DAPT Cessation Within 1 Year Increased Risk for Major Adverse Events

MIAMI BEACH, FLA.—Patients who stopped dual antiplatelet therapy within 1 year following PCI are at increased risk for major adverse events, according to results from the real-world PARIS registry.

In over 5,000 patients who received stent implantation, cessation of dual antiplatelet therapy (DAPT) was associated with higher incidence of spontaneous MI (4.8% vs. 1.4%), major bleeding (9% vs. 1%) and MACE (11% vs. 6.5%; P<.001 for all).

The increased risk — which was strongest in the first 7 days after cessation and subsided after 30 days — was attributable entirely to non-adherence, Roxana Mehran, MD, of Mount Sinai School of Medicine, New York, said in a presentation at TCT 2012.
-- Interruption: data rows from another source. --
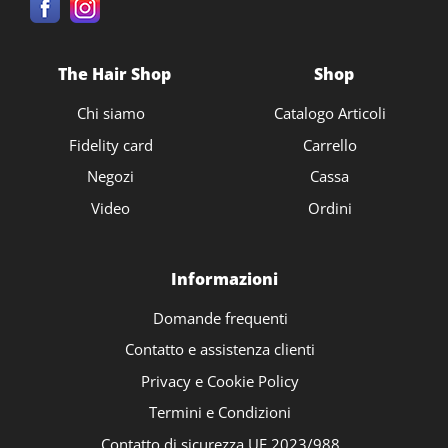
The Hair Shop
Shop
Chi siamo
Catalogo Articoli
Fidelity card
Carrello
Negozi
Cassa
Video
Ordini
Informazioni
Domande frequenti
Contatto e assistenza clienti
Privacy e Cookie Policy
Termini e Condizioni
Contatto di sicurezza UE 2023/988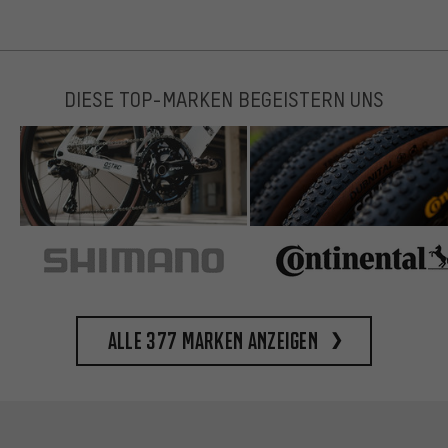
DIESE TOP-MARKEN BEGEISTERN UNS
Alle 377 Marken anzeigen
Physician-guided discontinuation—as opposed to other modes of cessation—did not increase adverse events.

DAPT cessation was defined as discontinuation (physician-guided), interruption (temporary, voluntary or physician guided), and disruption (due to bleeding, voluntary non-adherence). “These results suggest that the risk associated with DAPT cessation after PCI is not uniform, but rather varies by the underlying mode, a novel finding that might influence the practice patterns and risk assessment in post-PCI patients stopping DAPT,” Mehran said (see Figure).

The American College of Cardiology and American Heart Association guidelines recommend 30-day DAPT for patients who receive a bare-metal stent, 1 year for patients who receive a DES, and 1 year for patients with ACS regardless of stent type.

Despite those guidelines, researchers have not determined a precise optimal duration for DAPT, Mehran said. Also, the question of whether risk associated with DAPT cessation varies by underlying mode had not been prospectively examined.

PARIS, a multinational, observational study, included 5,033 patients from 15 centers in five countries who were followed for 2 years after stent implantation. Patients with both BMS and DES were included in the study and a blinded external committee adjudicated all events.

At 1 year, 1,004 patients had stopped DAPT. Of those, 620 (61.7%) were classified as non-adherent by pre-specified study criteria.

Researchers used Cox proportional hazard regression models with DAPT cessation and non-adherence entered as time-varying covariates. They generated additional covariates to assess the impact of DAPT cessation at three time points: 0 to 7 days, 8 to 30 days, and beyond 30 days.

Study results showed DAPT disruption and interruption were significantly associated with risk of death and spontaneous MI at all time points (P<.001 for both). They also were associated with increased risk of definite/probable stent thrombosis and MACE, particularly in the first 7 days after cessation (P<.001 for both).